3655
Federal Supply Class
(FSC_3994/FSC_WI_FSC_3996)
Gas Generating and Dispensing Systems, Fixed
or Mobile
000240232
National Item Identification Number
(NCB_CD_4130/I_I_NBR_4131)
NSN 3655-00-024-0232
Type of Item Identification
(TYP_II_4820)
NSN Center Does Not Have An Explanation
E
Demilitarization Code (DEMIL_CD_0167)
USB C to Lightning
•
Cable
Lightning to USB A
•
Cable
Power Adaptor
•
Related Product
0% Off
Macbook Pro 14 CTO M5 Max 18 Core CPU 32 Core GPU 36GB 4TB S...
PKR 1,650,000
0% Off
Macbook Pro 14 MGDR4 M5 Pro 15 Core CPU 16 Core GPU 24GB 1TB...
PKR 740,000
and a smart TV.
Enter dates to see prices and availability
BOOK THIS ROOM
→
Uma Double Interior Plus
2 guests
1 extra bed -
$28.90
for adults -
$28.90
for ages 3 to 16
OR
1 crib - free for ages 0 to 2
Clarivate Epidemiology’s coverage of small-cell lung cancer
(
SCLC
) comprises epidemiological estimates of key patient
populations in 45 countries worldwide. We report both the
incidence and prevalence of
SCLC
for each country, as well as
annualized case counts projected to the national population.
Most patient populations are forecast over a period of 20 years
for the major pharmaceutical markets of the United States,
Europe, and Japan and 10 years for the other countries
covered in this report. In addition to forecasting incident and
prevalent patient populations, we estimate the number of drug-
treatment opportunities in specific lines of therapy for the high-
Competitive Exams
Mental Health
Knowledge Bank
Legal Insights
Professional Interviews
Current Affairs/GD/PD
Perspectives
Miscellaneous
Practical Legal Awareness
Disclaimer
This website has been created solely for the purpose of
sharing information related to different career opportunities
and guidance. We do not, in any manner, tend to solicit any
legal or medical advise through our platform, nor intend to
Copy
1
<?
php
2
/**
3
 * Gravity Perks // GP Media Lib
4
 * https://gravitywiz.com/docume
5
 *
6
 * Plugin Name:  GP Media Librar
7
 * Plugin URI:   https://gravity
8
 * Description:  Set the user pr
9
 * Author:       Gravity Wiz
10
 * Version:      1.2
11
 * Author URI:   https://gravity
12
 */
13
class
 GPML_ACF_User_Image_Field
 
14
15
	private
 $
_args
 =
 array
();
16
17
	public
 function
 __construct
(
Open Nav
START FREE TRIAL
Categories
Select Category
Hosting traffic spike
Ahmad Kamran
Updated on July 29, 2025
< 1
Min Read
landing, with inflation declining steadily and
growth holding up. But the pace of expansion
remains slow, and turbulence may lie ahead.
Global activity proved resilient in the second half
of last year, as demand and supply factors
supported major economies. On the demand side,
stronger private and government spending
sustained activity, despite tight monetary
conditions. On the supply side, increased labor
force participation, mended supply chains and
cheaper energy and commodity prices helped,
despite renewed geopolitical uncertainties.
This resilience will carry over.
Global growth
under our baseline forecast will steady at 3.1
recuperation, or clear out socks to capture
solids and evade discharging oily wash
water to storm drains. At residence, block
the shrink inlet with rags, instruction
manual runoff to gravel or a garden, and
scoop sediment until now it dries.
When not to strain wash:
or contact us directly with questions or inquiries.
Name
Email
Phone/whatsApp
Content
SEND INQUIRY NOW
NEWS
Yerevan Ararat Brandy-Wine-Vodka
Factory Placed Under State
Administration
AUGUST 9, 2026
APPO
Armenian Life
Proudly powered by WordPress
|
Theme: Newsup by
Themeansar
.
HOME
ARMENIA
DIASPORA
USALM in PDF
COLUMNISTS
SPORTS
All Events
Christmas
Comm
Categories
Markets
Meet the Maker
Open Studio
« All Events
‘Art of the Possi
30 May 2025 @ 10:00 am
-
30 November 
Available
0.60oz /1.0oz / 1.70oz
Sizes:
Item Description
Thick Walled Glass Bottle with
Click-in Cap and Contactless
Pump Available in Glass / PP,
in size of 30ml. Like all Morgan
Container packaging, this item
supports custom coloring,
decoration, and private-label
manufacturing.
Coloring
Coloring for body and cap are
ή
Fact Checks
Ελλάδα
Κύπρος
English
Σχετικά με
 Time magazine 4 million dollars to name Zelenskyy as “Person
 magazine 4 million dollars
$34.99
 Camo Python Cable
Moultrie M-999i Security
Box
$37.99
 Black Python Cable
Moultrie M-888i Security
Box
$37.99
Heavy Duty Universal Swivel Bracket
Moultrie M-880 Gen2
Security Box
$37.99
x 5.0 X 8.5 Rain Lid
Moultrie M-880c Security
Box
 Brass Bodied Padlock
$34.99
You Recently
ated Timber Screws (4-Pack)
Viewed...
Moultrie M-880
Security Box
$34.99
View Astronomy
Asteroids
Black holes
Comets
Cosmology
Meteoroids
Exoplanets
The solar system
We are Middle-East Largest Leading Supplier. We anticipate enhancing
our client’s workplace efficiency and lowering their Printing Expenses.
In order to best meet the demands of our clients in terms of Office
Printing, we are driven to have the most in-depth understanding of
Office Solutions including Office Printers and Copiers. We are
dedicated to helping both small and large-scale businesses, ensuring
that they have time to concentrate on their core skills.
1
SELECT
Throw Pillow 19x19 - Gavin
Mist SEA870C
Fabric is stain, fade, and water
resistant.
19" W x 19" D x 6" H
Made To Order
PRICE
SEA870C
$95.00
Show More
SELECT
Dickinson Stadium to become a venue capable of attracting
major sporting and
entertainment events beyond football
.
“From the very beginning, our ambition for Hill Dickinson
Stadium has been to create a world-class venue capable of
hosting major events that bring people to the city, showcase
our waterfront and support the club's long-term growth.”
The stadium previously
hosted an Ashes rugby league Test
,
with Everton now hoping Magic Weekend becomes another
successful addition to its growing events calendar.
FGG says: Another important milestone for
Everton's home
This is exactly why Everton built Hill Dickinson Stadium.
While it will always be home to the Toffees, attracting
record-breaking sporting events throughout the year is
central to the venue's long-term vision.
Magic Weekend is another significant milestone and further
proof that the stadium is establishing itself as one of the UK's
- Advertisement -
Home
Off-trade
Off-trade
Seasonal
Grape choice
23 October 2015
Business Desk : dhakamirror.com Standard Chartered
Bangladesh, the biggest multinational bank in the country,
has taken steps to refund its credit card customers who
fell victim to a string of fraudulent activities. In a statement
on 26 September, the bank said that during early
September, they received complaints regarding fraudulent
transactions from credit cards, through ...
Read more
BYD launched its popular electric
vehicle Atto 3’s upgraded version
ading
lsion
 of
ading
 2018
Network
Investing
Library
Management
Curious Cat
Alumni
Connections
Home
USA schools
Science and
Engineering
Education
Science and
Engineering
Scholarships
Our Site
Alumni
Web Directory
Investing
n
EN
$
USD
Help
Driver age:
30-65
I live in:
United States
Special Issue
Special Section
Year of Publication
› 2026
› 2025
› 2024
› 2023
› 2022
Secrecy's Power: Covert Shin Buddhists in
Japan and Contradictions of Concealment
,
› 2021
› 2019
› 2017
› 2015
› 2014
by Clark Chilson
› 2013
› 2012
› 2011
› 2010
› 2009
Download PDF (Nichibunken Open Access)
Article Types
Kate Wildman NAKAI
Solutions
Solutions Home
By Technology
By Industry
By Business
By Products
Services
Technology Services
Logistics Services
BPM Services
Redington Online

*EXERCISE DIRECTIONS*.
Give back, word for word, only the lines from the one containing "Fabric is stain, fade, and water" through the closing line of the entries.

*RESULT*.
Fabric is stain, fade, and water
resistant.
19" W x 19" D x 6" H
Made To Order
PRICE
SEA870C
$95.00
Show More
SELECT
Dickinson Stadium to become a venue capable of attracting
major sporting and
entertainment events beyond football
.
“From the very beginning, our ambition for Hill Dickinson
Stadium has been to create a world-class venue capable of
hosting major events that bring people to the city, showcase
our waterfront and support the club's long-term growth.”
The stadium previously
hosted an Ashes rugby league Test
,
with Everton now hoping Magic Weekend becomes another
successful addition to its growing events calendar.
FGG says: Another important milestone for
Everton's home
This is exactly why Everton built Hill Dickinson Stadium.
While it will always be home to the Toffees, attracting
record-breaking sporting events throughout the year is
central to the venue's long-term vision.
Magic Weekend is another significant milestone and further
proof that the stadium is establishing itself as one of the UK's
- Advertisement -
Home
Off-trade
Off-trade
Seasonal
Grape choice
23 October 2015
Business Desk : dhakamirror.com Standard Chartered
Bangladesh, the biggest multinational bank in the country,
has taken steps to refund its credit card customers who
fell victim to a string of fraudulent activities. In a statement
on 26 September, the bank said that during early
September, they received complaints regarding fraudulent
transactions from credit cards, through ...
Read more
BYD launched its popular electric
vehicle Atto 3’s upgraded version
ading
lsion
 of
ading
 2018
Network
Investing
Library
Management
Curious Cat
Alumni
Connections
Home
USA schools
Science and
Engineering
Education
Science and
Engineering
Scholarships
Our Site
Alumni
Web Directory
Investing
n
EN
$
USD
Help
Driver age:
30-65
I live in:
United States
Special Issue
Special Section
Year of Publication
› 2026
› 2025
› 2024
› 2023
› 2022
Secrecy's Power: Covert Shin Buddhists in
Japan and Contradictions of Concealment
,
› 2021
› 2019
› 2017
› 2015
› 2014
by Clark Chilson
› 2013
› 2012
› 2011
› 2010
› 2009
Download PDF (Nichibunken Open Access)
Article Types
Kate Wildman NAKAI
Solutions
Solutions Home
By Technology
By Industry
By Business
By Products
Services
Technology Services
Logistics Services
BPM Services
Redington Online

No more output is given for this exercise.